- [WORK ORDER]:
The response should contain every entry, reproduced exactly.

(Data extracted from a collection)
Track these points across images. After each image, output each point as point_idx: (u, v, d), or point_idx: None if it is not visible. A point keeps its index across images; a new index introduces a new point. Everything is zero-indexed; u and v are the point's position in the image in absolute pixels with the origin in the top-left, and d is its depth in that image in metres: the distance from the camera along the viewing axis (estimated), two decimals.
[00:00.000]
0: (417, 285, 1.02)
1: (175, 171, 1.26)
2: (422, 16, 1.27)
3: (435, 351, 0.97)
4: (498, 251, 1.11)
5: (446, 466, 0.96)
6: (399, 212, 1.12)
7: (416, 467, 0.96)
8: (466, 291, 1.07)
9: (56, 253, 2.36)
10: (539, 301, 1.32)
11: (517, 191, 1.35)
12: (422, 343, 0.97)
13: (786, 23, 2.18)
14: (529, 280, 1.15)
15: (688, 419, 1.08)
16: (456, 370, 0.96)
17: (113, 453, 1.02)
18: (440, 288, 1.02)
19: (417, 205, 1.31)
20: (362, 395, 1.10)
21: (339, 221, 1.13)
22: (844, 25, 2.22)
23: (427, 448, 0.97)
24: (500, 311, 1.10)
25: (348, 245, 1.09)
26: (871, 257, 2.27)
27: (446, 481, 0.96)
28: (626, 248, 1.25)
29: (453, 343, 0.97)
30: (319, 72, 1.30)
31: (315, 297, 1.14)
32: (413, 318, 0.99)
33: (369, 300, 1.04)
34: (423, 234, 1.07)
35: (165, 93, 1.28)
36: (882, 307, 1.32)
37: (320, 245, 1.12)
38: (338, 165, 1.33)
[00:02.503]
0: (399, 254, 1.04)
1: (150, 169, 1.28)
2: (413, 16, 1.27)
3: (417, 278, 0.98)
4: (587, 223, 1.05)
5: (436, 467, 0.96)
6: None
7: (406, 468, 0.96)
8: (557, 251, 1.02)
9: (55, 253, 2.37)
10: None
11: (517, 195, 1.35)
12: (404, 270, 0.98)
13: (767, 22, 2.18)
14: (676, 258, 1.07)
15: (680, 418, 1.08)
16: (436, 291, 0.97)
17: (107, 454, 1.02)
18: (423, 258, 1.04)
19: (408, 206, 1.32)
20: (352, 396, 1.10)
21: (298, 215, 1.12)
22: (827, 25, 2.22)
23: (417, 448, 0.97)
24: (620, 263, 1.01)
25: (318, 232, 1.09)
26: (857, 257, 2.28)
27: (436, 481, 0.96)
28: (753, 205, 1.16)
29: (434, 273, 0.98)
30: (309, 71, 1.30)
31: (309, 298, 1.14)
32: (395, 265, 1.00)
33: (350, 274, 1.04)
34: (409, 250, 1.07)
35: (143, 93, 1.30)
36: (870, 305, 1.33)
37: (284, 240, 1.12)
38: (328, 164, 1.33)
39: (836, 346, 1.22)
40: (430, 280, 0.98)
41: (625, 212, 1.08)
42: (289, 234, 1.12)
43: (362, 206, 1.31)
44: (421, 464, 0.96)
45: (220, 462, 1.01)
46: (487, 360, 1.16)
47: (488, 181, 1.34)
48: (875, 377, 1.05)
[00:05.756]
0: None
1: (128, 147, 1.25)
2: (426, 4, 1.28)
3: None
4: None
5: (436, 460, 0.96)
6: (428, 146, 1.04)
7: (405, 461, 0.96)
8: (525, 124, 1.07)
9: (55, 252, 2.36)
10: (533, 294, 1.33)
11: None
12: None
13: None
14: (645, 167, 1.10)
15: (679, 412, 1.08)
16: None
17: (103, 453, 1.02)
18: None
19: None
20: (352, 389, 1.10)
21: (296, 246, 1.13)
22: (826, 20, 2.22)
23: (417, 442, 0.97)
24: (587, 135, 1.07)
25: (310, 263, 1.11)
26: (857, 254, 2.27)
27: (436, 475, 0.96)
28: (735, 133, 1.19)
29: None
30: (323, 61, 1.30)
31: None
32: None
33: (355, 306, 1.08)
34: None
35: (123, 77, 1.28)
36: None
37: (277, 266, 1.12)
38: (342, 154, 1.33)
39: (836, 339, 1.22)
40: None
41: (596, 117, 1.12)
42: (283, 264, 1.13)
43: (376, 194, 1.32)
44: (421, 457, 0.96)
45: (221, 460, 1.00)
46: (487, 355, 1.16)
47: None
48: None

- [EXERCISE SOLUTION]:
Track these points across images. After each image, output each point as point_idx: (u, v, d), or point_idx: None if it is not visible. A point keeps its index across images; a new index introduces a new point. Everything is zero-indexed; u and v are the point's position in the image in absolute pixels with the origin in the top-left, and d is its depth in that image in metres: the distance from the camera along the viewing axis (estimated), two decimals.
[00:00.000]
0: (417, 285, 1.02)
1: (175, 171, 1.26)
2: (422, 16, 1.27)
3: (435, 351, 0.97)
4: (498, 251, 1.11)
5: (446, 466, 0.96)
6: (399, 212, 1.12)
7: (416, 467, 0.96)
8: (466, 291, 1.07)
9: (56, 253, 2.36)
10: (539, 301, 1.32)
11: (517, 191, 1.35)
12: (422, 343, 0.97)
13: (786, 23, 2.18)
14: (529, 280, 1.15)
15: (688, 419, 1.08)
16: (456, 370, 0.96)
17: (113, 453, 1.02)
18: (440, 288, 1.02)
19: (417, 205, 1.31)
20: (362, 395, 1.10)
21: (339, 221, 1.13)
22: (844, 25, 2.22)
23: (427, 448, 0.97)
24: (500, 311, 1.10)
25: (348, 245, 1.09)
26: (871, 257, 2.27)
27: (446, 481, 0.96)
28: (626, 248, 1.25)
29: (453, 343, 0.97)
30: (319, 72, 1.30)
31: (315, 297, 1.14)
32: (413, 318, 0.99)
33: (369, 300, 1.04)
34: (423, 234, 1.07)
35: (165, 93, 1.28)
36: (882, 307, 1.32)
37: (320, 245, 1.12)
38: (338, 165, 1.33)
[00:02.503]
0: (399, 254, 1.04)
1: (150, 169, 1.28)
2: (413, 16, 1.27)
3: (417, 278, 0.98)
4: (587, 223, 1.05)
5: (436, 467, 0.96)
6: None
7: (406, 468, 0.96)
8: (557, 251, 1.02)
9: (55, 253, 2.37)
10: None
11: (517, 195, 1.35)
12: (404, 270, 0.98)
13: (767, 22, 2.18)
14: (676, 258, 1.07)
15: (680, 418, 1.08)
16: (436, 291, 0.97)
17: (107, 454, 1.02)
18: (423, 258, 1.04)
19: (408, 206, 1.32)
20: (352, 396, 1.10)
21: (298, 215, 1.12)
22: (827, 25, 2.22)
23: (417, 448, 0.97)
24: (620, 263, 1.01)
25: (318, 232, 1.09)
26: (857, 257, 2.28)
27: (436, 481, 0.96)
28: (753, 205, 1.16)
29: (434, 273, 0.98)
30: (309, 71, 1.30)
31: (309, 298, 1.14)
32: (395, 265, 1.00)
33: (350, 274, 1.04)
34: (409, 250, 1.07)
35: (143, 93, 1.30)
36: (870, 305, 1.33)
37: (284, 240, 1.12)
38: (328, 164, 1.33)
39: (836, 346, 1.22)
40: (430, 280, 0.98)
41: (625, 212, 1.08)
42: (289, 234, 1.12)
43: (362, 206, 1.31)
44: (421, 464, 0.96)
45: (220, 462, 1.01)
46: (487, 360, 1.16)
47: (488, 181, 1.34)
48: (875, 377, 1.05)
[00:05.756]
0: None
1: (128, 147, 1.25)
2: (426, 4, 1.28)
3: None
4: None
5: (436, 460, 0.96)
6: (428, 146, 1.04)
7: (405, 461, 0.96)
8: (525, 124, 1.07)
9: (55, 252, 2.36)
10: (533, 294, 1.33)
11: None
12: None
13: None
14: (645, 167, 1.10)
15: (679, 412, 1.08)
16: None
17: (103, 453, 1.02)
18: None
19: None
20: (352, 389, 1.10)
21: (296, 246, 1.13)
22: (826, 20, 2.22)
23: (417, 442, 0.97)
24: (587, 135, 1.07)
25: (310, 263, 1.11)
26: (857, 254, 2.27)
27: (436, 475, 0.96)
28: (735, 133, 1.19)
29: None
30: (323, 61, 1.30)
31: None
32: None
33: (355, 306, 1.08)
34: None
35: (123, 77, 1.28)
36: None
37: (277, 266, 1.12)
38: (342, 154, 1.33)
39: (836, 339, 1.22)
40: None
41: (596, 117, 1.12)
42: (283, 264, 1.13)
43: (376, 194, 1.32)
44: (421, 457, 0.96)
45: (221, 460, 1.00)
46: (487, 355, 1.16)
47: None
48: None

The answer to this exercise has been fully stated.